Directed by: Marcus Spiegel
Starring: Jodi Lyn O’Keefe and Nick Corri
As I write this review, I have spent the last week suffering from Kidney stones. Now, I’m not a woman and I can’t even imagine the pain that my wife (or any woman) went through to give birth, but I’m sure these little buggers are almost as painful as that. Knowing this, believe me when I tell you that watching Devil in the Flesh 2 is only slightly less painful than having these stones. I tell you this because I care and because I don’t want anyone, friend or enemy, to go through the agony I have endured for the last 90 minutes.
When I saw the credits–saw that they looked as if they were generated on a high school computer–I should have run the other way. But silly me, I stuck it out. I’ve never been one to walk out on a movie. I’m always afraid that I’ll leave and it will suddenly get good. Then I’ll have to stand around at parties listening to how incredible the ending of the film was, and I will have to beat myself mercilessly for wimping out.
The film opens with a mental patient, Debbie Strong (Jodi Lyn O’Keefe), escaping from the hospital. How she makes it past security is never shown nor explained. She simply kills her nurse and runs down the hall. (The barbed wire fence we’ve just seen beneath the video credits is apparently no obstacle.) On a deserted stretch of desert road, Debbie meets a hotel heiress named Tracy who sprays pepper spray into her own eyes (she had the can reversed) and falls onto a pointy object. Bye bye Tracy. Debbie then assumes her identity and heads off to college where she falls in love with the first professor she meets. Her love instantly becomes an insane (after all, she is a mental patient) obsession and she spends the rest of the movie killing anyone and everyone who stands between her and her man.

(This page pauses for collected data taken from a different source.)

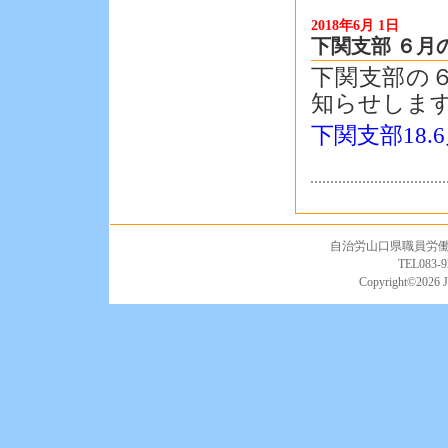
2018年6月 1日
下関支部 ６月
下関支部の
知らせしま
下関支部18.
自治労山口県職員労働組合
TEL083-9
Copyright©
2026 J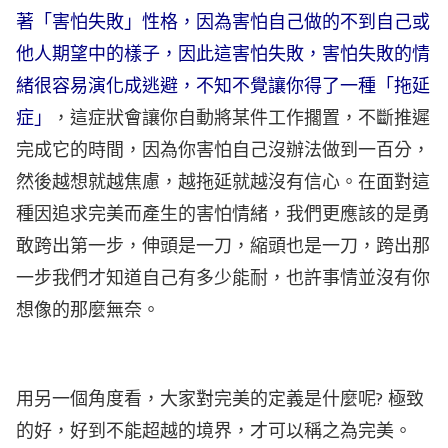
著「害怕失敗」性格，因為害怕自己做的不到自己或
他人期望中的樣子，因此這害怕失敗，害怕失敗的情
緒很容易演化成逃避，不知不覺讓你得了一種「拖延
症」
，這症狀會讓你自動將某件工作擱置，不斷推遲
完成它的時間，因為你害怕自己沒辦法做到一百分，
然後越想就越焦慮，越拖延就越沒有信心。在面對這
種因追求完美而產生的害怕情緒，我們更應該的是勇
敢跨出第一步，伸頭是一刀，縮頭也是一刀，跨出那
一步我們才知道自己有多少能耐，也許事情並沒有你
想像的那麼無奈。
用另一個角度看，大家對完美的定義是什麼呢? 極致
的好，好到不能超越的境界，才可以稱之為完美。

Jodi Lyn O’Keefe is a beautiful girl, and I can tell she has some acting chops, but they are wasted on this lame cliche of a character that has been ripped off from Poison Ivy andStepfather movies. One moment, she is cool and calculating, the next she is a blubbering idiot. I’ve come to understand that she did not play the character in the original film, the appropriately titled DEVIL IN THE FLESH. That shame fell to Rose McGowan–who had the good sense not to return for this follow-up. With the ending of this movie clearly setting up yet another sequel, let’s hope Jodi will learn from Rose’s example.